The line containing "Advance Booking" marks the start. Return it and every later line of the listing below exactly, ending with the last one.
Start of Block
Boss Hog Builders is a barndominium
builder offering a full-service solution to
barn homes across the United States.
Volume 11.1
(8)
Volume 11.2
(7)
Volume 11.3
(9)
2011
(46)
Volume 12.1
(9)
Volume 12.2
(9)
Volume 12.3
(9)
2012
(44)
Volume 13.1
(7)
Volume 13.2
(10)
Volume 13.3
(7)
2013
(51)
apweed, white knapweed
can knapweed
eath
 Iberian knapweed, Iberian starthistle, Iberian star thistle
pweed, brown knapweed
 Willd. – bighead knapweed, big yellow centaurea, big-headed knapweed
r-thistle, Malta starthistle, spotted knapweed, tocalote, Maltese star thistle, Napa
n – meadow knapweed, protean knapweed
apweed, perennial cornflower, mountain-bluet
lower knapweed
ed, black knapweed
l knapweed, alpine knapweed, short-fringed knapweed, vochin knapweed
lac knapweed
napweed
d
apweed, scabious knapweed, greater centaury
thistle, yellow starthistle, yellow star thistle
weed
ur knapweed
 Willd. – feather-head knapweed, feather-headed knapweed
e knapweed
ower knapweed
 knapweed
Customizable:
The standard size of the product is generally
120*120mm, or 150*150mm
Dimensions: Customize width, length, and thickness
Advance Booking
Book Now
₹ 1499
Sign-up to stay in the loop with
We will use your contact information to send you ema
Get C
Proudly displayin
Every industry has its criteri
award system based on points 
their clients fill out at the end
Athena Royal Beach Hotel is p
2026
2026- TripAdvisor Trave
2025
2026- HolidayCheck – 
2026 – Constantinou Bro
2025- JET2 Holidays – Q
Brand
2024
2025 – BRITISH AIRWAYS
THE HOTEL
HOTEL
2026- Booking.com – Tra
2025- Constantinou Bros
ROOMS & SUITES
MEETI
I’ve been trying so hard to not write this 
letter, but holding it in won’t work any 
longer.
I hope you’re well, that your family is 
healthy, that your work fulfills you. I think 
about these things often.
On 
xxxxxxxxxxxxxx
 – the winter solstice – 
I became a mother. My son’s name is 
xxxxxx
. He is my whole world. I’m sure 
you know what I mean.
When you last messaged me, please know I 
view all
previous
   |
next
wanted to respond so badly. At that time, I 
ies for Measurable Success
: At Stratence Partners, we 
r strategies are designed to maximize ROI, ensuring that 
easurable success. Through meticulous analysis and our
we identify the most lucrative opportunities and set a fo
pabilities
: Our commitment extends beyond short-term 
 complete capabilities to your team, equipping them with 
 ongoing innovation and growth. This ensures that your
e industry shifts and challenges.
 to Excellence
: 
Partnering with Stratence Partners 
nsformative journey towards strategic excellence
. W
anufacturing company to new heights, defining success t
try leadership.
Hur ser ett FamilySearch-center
End of Block
## Exercise output:
Advance Booking
Book Now
₹ 1499
Sign-up to stay in the loop with
We will use your contact information to send you ema
Get C
Proudly displayin
Every industry has its criteri
award system based on points 
their clients fill out at the end
Athena Royal Beach Hotel is p
2026
2026- TripAdvisor Trave
2025
2026- HolidayCheck – 
2026 – Constantinou Bro
2025- JET2 Holidays – Q
Brand
2024
2025 – BRITISH AIRWAYS
THE HOTEL
HOTEL
2026- Booking.com – Tra
2025- Constantinou Bros
ROOMS & SUITES
MEETI
I’ve been trying so hard to not write this 
letter, but holding it in won’t work any 
longer.
I hope you’re well, that your family is 
healthy, that your work fulfills you. I think 
about these things often.
On 
xxxxxxxxxxxxxx
 – the winter solstice – 
I became a mother. My son’s name is 
xxxxxx
. He is my whole world. I’m sure 
you know what I mean.
When you last messaged me, please know I 
view all
previous
   |
next
wanted to respond so badly. At that time, I 
ies for Measurable Success
: At Stratence Partners, we 
r strategies are designed to maximize ROI, ensuring that 
easurable success. Through meticulous analysis and our
we identify the most lucrative opportunities and set a fo
pabilities
: Our commitment extends beyond short-term 
 complete capabilities to your team, equipping them with 
 ongoing innovation and growth. This ensures that your
e industry shifts and challenges.
 to Excellence
: 
Partnering with Stratence Partners 
nsformative journey towards strategic excellence
. W
anufacturing company to new heights, defining success t
try leadership.
Hur ser ett FamilySearch-center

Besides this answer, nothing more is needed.